#### Lesetext:
▼▼▼
US-Strategie gegen Iran: Israel soll Speerspitze werden

Lars Lange
Israelische Kampfjets in der Luft

Israelische Kampfflugzeuge. Foto: Oren Ravid / Shutterstock.com

Die USA wollen Israel bei einem möglichen Iran-Angriff voranschicken. Trump macht dies in einer überraschenden Ankündigung deutlich. Experten warnen vor enormen militärischen Risiken.

Die USA erwägen offenbar, Israel als Speerspitze für einen möglichen Militärschlag gegen den Iran einzusetzen. US-Präsident Donald Trump erklärte am Mittwoch unmissverständlich, dass Israel "die Führung" bei einem möglichen Angriff übernehmen würde, falls die anstehenden Atomgespräche scheitern sollten.

Wie die Times of Israel berichtet, ist dies das erste Mal, dass Trump explizit mit einem von Israel geführten Angriff gegen den Iran gedroht hat.

"Wenn es militärische Maßnahmen erfordert, werden wir militärische Maßnahmen ergreifen. Israel wird offensichtlich sehr stark daran beteiligt sein – es wird der Anführer sein", so Präsident Donald Trump am Mittwoch im Oval Office.

Geplante Gespräche

Diese überraschende Ankündigung folgt Trumps Ultimatum an den Iran und zunehmenden militärischen Vorbereitungen beider Länder, die seit einiger Zeit zu beobachten sind.

Wie aus dem Bericht der Times of Israel hervorgeht, soll es für den kommenden Samstag direkte US-Iran-Gespräche geben.
▲▲▲
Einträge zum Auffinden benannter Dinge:
▼▼▼
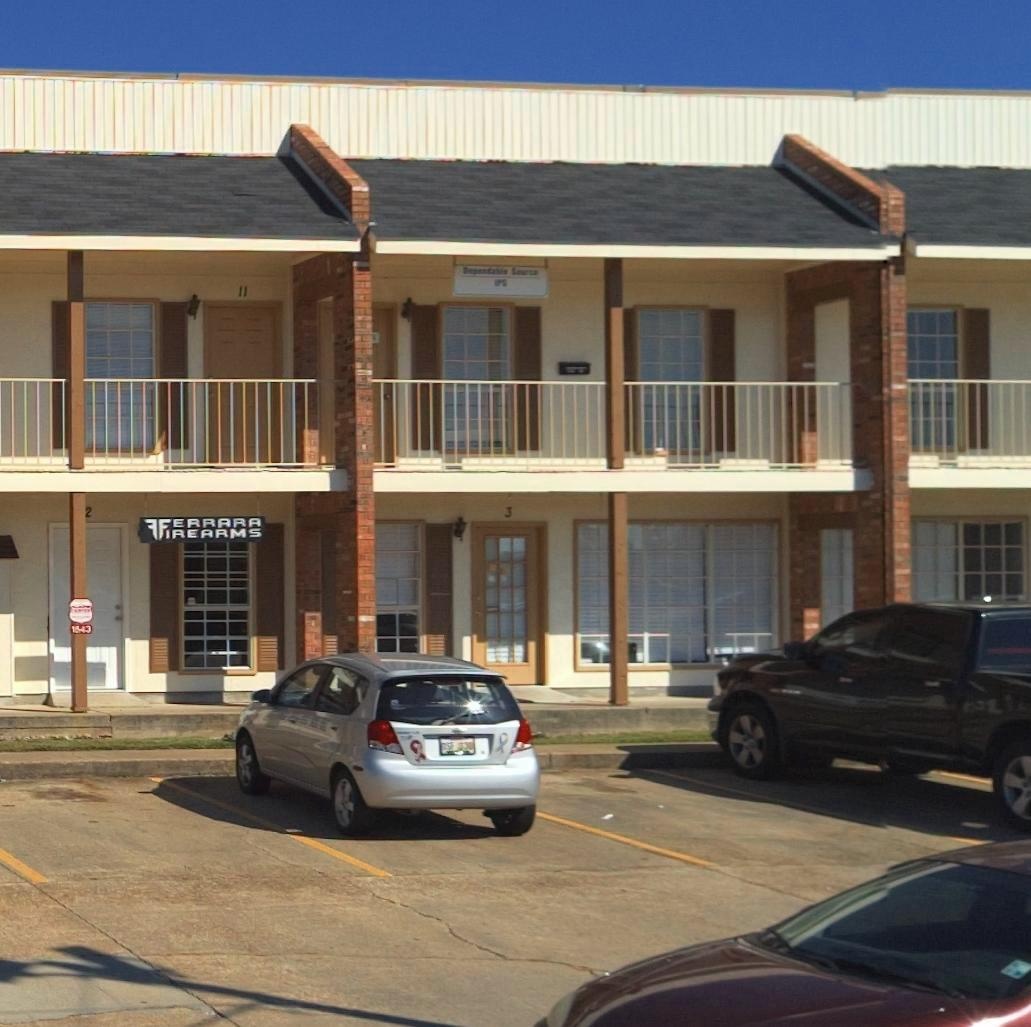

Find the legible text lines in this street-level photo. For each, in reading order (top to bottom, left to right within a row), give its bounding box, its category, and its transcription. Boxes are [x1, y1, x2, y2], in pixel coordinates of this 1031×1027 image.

[235, 282, 251, 300] StreetNumber: 11
[502, 504, 515, 521] StreetNumber: 3
[156, 516, 265, 542] BusinessName: FIREARMS
[171, 515, 263, 530] BusinessName: ERRARA
[69, 622, 95, 635] StreetNumber: 1*43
▲▲▲
#### Aufgaben:
1/ Gib einen Teil des Artikels über die US-Strategie gegen den Iran genau wieder: Fang bei den Worten "Diese überraschende Ankündigung" an und hör nach "zu beobachten sind." auf.
2/ Schreib die Auflistung mit den Einträgen zum Auffinden benannter Dinge vollständig und Zeile für Zeile genau ab. Lass die Bilder dabei weg.

#### Lösungen nach Aufgaben:
1/
Diese überraschende Ankündigung folgt Trumps Ultimatum an den Iran und zunehmenden militärischen Vorbereitungen beider Länder, die seit einiger Zeit zu beobachten sind.

2/
Find the legible text lines in this street-level photo. For each, in reading order (top to bottom, left to right within a row), give its bounding box, its category, and its transcription. Boxes are [x1, y1, x2, y2], in pixel coordinates of this 1031×1027 image.

[235, 282, 251, 300] StreetNumber: 11
[502, 504, 515, 521] StreetNumber: 3
[156, 516, 265, 542] BusinessName: FIREARMS
[171, 515, 263, 530] BusinessName: ERRARA
[69, 622, 95, 635] StreetNumber: 1*43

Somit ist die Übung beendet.